> What you are asked to do:
Search the entries below. Return every line that has "беше" in it.

> Page images and extracted text:
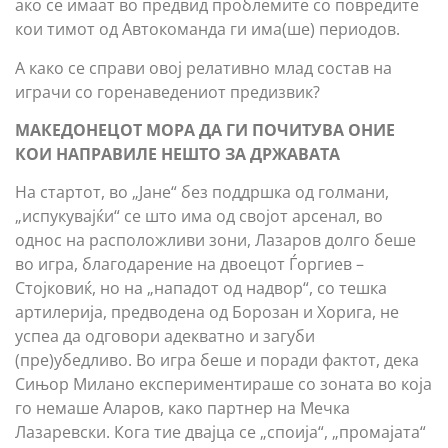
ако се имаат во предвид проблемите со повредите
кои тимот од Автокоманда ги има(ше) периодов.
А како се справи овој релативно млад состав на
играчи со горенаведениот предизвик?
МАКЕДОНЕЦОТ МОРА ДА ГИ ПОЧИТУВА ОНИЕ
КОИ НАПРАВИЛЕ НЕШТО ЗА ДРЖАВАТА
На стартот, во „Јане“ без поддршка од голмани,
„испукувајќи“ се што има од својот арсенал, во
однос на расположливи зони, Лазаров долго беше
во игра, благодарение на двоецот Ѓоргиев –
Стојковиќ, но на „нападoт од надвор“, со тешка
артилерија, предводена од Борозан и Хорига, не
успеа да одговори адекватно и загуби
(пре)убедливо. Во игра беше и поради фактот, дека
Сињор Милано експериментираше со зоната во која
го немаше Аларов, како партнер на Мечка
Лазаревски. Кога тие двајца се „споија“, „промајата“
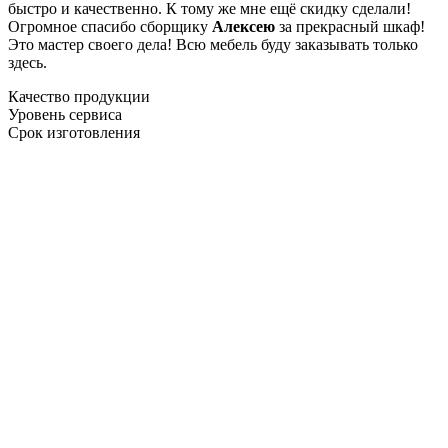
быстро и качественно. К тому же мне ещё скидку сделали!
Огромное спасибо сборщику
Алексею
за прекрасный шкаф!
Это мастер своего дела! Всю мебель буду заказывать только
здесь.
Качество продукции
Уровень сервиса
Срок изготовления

* * *

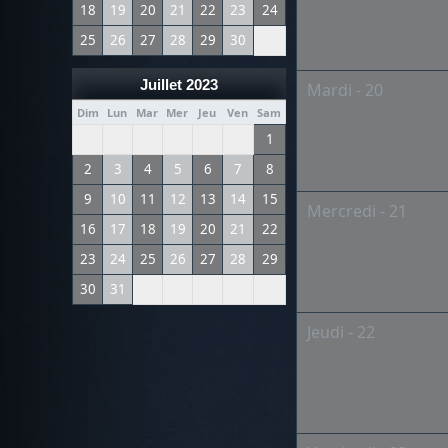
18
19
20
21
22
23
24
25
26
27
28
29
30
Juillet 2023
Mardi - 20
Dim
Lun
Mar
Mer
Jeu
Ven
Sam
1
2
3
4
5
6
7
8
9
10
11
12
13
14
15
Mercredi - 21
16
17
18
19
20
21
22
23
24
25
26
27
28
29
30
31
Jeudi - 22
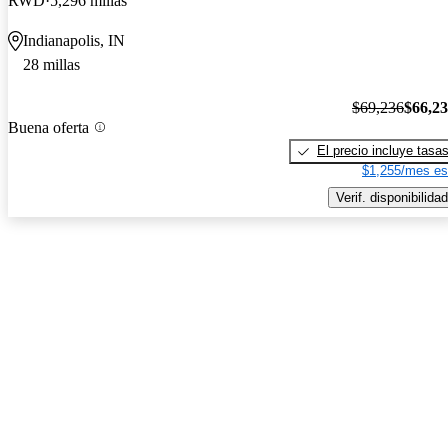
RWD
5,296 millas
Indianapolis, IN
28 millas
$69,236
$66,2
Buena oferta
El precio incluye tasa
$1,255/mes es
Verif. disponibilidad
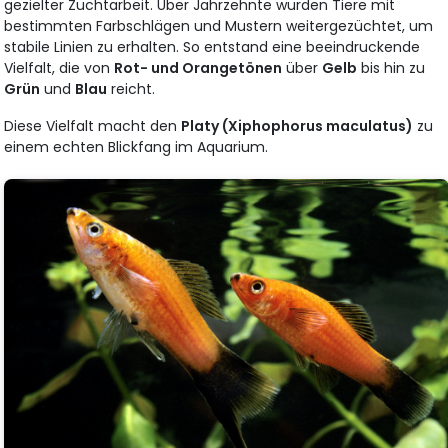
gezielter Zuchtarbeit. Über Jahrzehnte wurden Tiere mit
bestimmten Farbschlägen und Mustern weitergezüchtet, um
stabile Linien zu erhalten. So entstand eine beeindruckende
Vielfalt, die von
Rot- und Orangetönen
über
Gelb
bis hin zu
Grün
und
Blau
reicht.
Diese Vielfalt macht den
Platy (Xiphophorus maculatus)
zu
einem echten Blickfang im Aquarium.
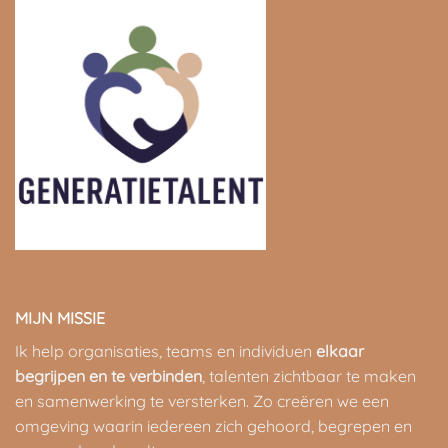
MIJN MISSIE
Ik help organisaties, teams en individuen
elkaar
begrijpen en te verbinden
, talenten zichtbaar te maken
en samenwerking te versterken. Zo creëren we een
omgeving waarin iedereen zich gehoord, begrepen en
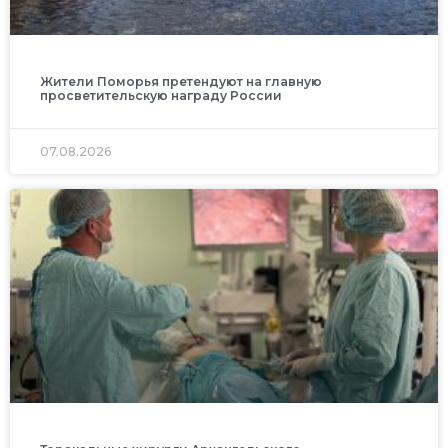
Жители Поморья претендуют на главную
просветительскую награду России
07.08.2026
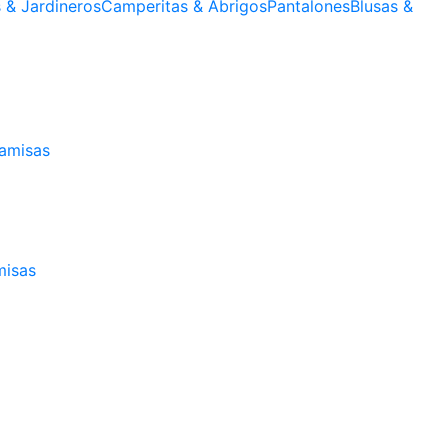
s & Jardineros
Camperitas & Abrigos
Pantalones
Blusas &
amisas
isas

> Exercise answer:
однос на расположливи зони, Лазаров долго беше
(пре)убедливо. Во игра беше и поради фактот, дека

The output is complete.